Canada-headquartered gold miner Kinross will grow its production by half-a-million gold-equivalent ounces (GEO), or about 20%, over the next three years, CEO Paul Rollinson said on Thursday, as he also announced the group's first quarterly dividend in a number of years.
Production is forecast to increase from 2.4-million GEO in 2021 to 2.9-million GEO in 2023, on the back of previous major capital reinvestments and life-of-mine extensions.
In particular, Kinross is expecting additional ounces from higher production at Kupol, in Russia, and Chirano, in Ghana, following successful exploration programmes at both sites, enhancements to the mine plan of Fort Knox, in Alaska, continued outperformance at Paracatu, Brazil, and higher production from the north area of Bald Mountain, in the US.
Kinross also reinstated its pre-Covid 2020 guidance, originally announced in February. GEO production is forecast to be 2.4-million ounces at cost of sales of $720/GEO and all-in sustaining costs of $970/GEO.

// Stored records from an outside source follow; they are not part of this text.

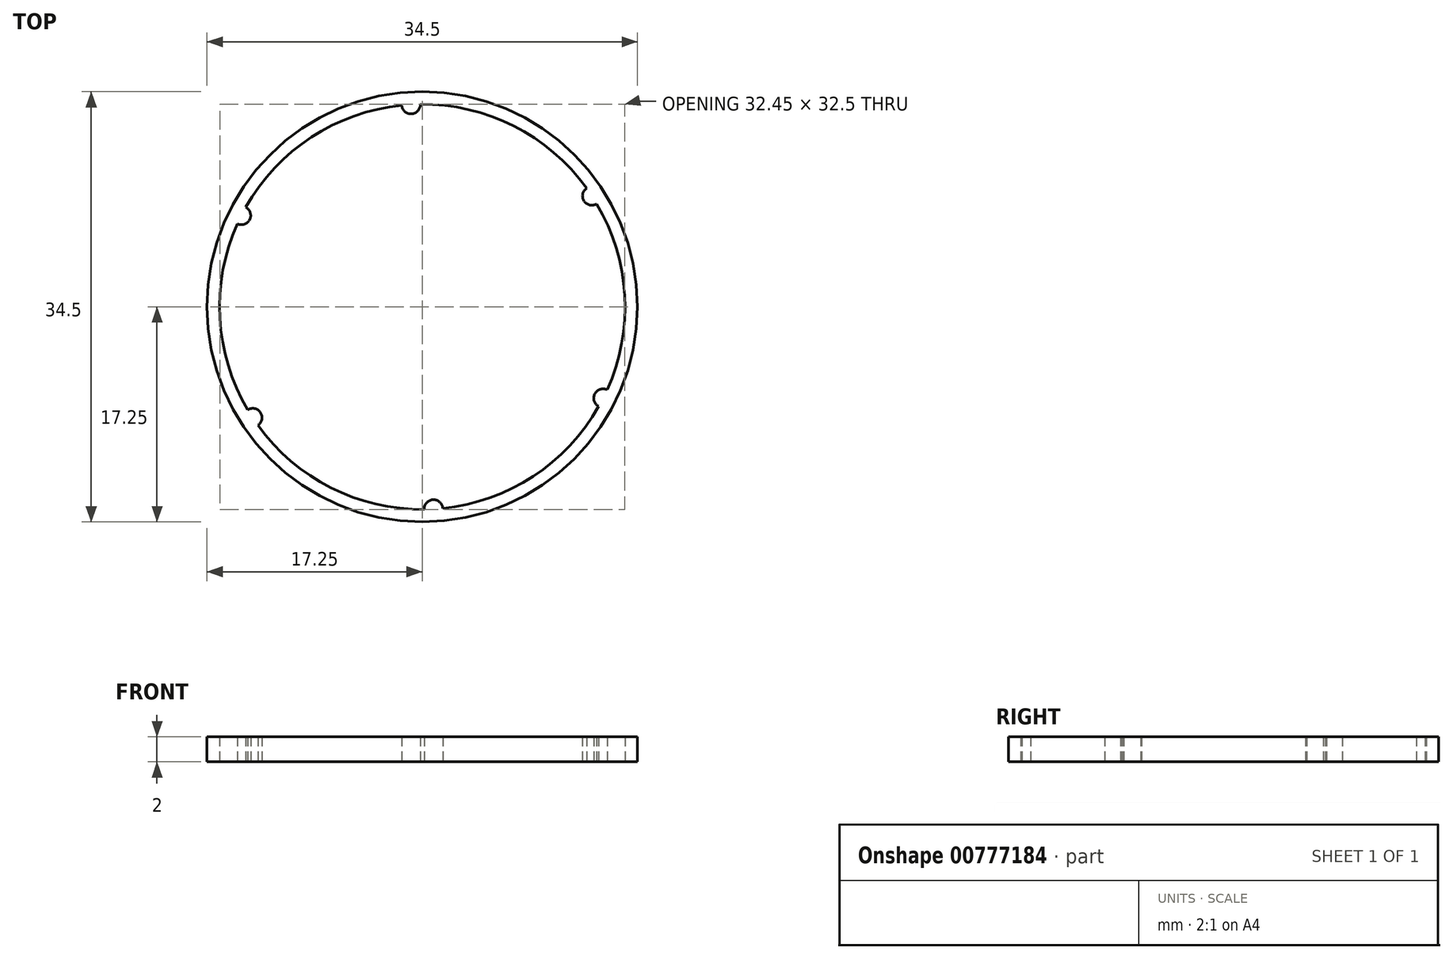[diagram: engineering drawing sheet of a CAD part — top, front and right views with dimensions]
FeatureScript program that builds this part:
annotation { "Feature Type Name" : "Feature", "Feature Type Description" : "" }
export const myFeature = defineFeature(function(context is Context, id is Id, definition is map)
    precondition{}
    {
        {
            var Q0;
            Q0=qCreatedBy(makeId("Top.planeOp"),FACE);
            var sketch = newSketch(context, id + "F0", { "sketchPlane" : qUnion([Q0])});
            skArc(sketch, "E0", {"start": v(-1.65, 16.17) * mm, "mid": v(-8.9, 13.6) * mm, "end": v(-14.15, 8) * mm});
            skCircle(sketch, "E1", {"center": v(0, 0) * mm, "radius": 17.25 * mm});
            skArc(sketch, "E2", {"start": v(-14.83, 6.65) * mm, "mid": v(-13.83, 7) * mm, "end": v(-14.15, 8) * mm});
            skArc(sketch, "E3.1.0", {"start": v(-13.17, -9.51) * mm, "mid": v(-12.97, -8.48) * mm, "end": v(-14, -8.26) * mm});
            skArc(sketch, "E3.2.0", {"start": v(1.65, -16.17) * mm, "mid": v(0.86, -15.48) * mm, "end": v(0.15, -16.25) * mm});
            skArc(sketch, "E3.3.0", {"start": v(14.83, -6.65) * mm, "mid": v(13.83, -7) * mm, "end": v(14.15, -8) * mm});
            skArc(sketch, "E3.4.0", {"start": v(13.17, 9.51) * mm, "mid": v(12.97, 8.48) * mm, "end": v(14, 8.26) * mm});
            skArc(sketch, "E3.5.0", {"start": v(-1.65, 16.17) * mm, "mid": v(-0.86, 15.48) * mm, "end": v(-0.15, 16.25) * mm});
            skArc(sketch, "E4.trimOffspring", {"start": v(13.17, 9.51) * mm, "mid": v(7.33, 14.5) * mm, "end": v(-0.15, 16.25) * mm});
            skArc(sketch, "E5.trimOffspring", {"start": v(14.83, -6.65) * mm, "mid": v(16.22, 0.9) * mm, "end": v(14, 8.26) * mm});
            skArc(sketch, "E6.trimOffspring", {"start": v(1.65, -16.17) * mm, "mid": v(8.9, -13.6) * mm, "end": v(14.15, -8) * mm});
            skArc(sketch, "E7.trimOffspring", {"start": v(-13.17, -9.51) * mm, "mid": v(-7.33, -14.5) * mm, "end": v(0.15, -16.25) * mm});
            skArc(sketch, "E8.trimOffspring", {"start": v(-14.83, 6.65) * mm, "mid": v(-16.22, -0.9) * mm, "end": v(-14, -8.26) * mm});
            skSolve(sketch);
        }
        {
            var Q0;
            Q0=makeQuery(id+"F0.imprint","IMPRINT",FACE,{"disambiguationData":[TD([[makeQuery(id+"F0.imprint","IMPRINT",EDGE,{"derivedFrom":sQuery(id+"F0.wireOp",EDGE,"E1")}),1.0]])]});
            extrude(context, id + "F1", {"entities" : qUnion([Q0]), "depth" : 2 * mm, "offsetDistance" : 25 * mm});
        }
    });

The miner is forecasting a downward trend in production cost of sales per ounces sold over the next three years of expected production growth.
Meanwhile, Kinross said the board had approved a plan to pay quarterly dividends of $0.03 a common share, which would amount to $0.12 a share on an annualised basis. This represented an annualised yield of about 1.3%, assuming a share price of $9.35 as of market close on September 17.
Subject to approval of the board, the next quarterly dividend would be declared in connection with Kinross’ third-quarter financial results.